Charlie is installing the trellis for the zucchini and cucumbers as Cary supervises.  In the group photo, you see the Pareto Principle in action:  four of the five members who showed up installed a raised bed.  (I am taking the photo.)  It took five of us 3 hours to install the 4' x 8' concrete block bed.  This includes everything--from setting up the bricks to building the trellis to installing the plants.  The estimate does not include hauling the blocks to the site which took me two hours (loading and unloading them from my car.) An fairly accurate guesstimate for installing this size and type of raised bed is 17 person hours.  Thus if you are one person with no friends or family, you could expect to spend about 17 hours setting up such a bed.  The good news is that you would only need to do it once.

 

Burgi's Urban Garden

After lunch yesterday (here in Garland of course) Regina, Cary, Charlie and I went over to Burgi's home.  Burgi, like the four of us, lives in the Coomer Creek area.  Burgi had invited us over to see her garden.  Below is a photo of her 4' x 7' square foot garden.  Note the two by fours that line the edge of the mulch.  Burgi got these end cuts free from Home Depot.  They are stabilized with wire, bent into a horseshoe and inserted in the ground. That's the great thing about visiting other people's urban gardens:  you can always learn from them and get some great ideas for your own garden.  We will be putting this kind of border around the mulch at 4022 Naaman School Road.

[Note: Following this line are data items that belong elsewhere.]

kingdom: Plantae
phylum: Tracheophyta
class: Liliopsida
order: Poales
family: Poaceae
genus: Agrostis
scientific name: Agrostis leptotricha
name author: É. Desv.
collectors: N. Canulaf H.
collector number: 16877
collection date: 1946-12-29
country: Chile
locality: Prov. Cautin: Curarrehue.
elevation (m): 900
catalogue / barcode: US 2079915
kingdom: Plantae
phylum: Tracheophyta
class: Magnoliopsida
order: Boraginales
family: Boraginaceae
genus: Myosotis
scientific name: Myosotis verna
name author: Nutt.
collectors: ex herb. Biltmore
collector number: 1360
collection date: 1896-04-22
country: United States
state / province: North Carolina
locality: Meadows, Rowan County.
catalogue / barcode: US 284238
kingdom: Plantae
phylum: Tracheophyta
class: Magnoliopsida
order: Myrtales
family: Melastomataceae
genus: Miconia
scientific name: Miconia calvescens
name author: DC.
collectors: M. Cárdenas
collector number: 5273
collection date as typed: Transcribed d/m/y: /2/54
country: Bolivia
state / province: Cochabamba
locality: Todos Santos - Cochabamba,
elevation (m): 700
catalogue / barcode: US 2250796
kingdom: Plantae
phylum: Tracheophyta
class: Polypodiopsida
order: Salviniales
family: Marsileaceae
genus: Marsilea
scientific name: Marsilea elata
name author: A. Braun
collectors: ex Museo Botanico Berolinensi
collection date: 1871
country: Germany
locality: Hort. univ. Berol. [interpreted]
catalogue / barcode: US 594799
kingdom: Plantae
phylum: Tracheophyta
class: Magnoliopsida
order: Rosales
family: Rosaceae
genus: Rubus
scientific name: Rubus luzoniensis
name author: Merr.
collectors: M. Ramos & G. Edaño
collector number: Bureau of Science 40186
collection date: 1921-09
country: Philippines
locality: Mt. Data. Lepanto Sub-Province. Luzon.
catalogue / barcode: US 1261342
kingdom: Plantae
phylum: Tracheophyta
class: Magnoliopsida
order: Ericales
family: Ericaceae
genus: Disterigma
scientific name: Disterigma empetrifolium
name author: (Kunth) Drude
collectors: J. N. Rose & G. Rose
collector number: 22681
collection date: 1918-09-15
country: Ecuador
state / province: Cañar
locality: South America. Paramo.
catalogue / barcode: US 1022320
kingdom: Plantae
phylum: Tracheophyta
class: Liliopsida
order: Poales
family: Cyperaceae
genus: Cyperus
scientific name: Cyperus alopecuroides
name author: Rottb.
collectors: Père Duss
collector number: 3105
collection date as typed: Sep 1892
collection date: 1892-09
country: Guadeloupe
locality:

If  you want lessons in growing garlic, Burgi is definitely the woman to talk to.  Below is a photo of Cary and Burgi with just one of her garlic beds.  Of course, being a vampire, I kept my distance.

 

Regina and Cary's Urban Garden

Like Charlie, Regina and Cary have a pool in their back yard.  (I did take note of their diving board and will return in late May as I love to dive.)  Pools do present certain challenges that yards without them don't have.  However, with a little determination, and raised beds, you can succeed in having great gardens as Charlie has demonstrated with his poolside garden, now in its third season.  The bed in the foreground at Cary and Regina's poolside is wedge-shaped to accommodate the area around the pool.

Regina and Cary are well on their way to becoming professional urban farmers.  While we were there, we saw their chickens.  When chickens are a little older, they will be moved out of the spare bedroom and into their very own luxurious chicken ranch by the pool.  

Considering the excessive interest in the chickens demonstrated by their two large dogs, it's very wise that Regina and Cary have purchased a chicken coop to assemble from Roaches Feed and Seed here in Garland along with their chicks.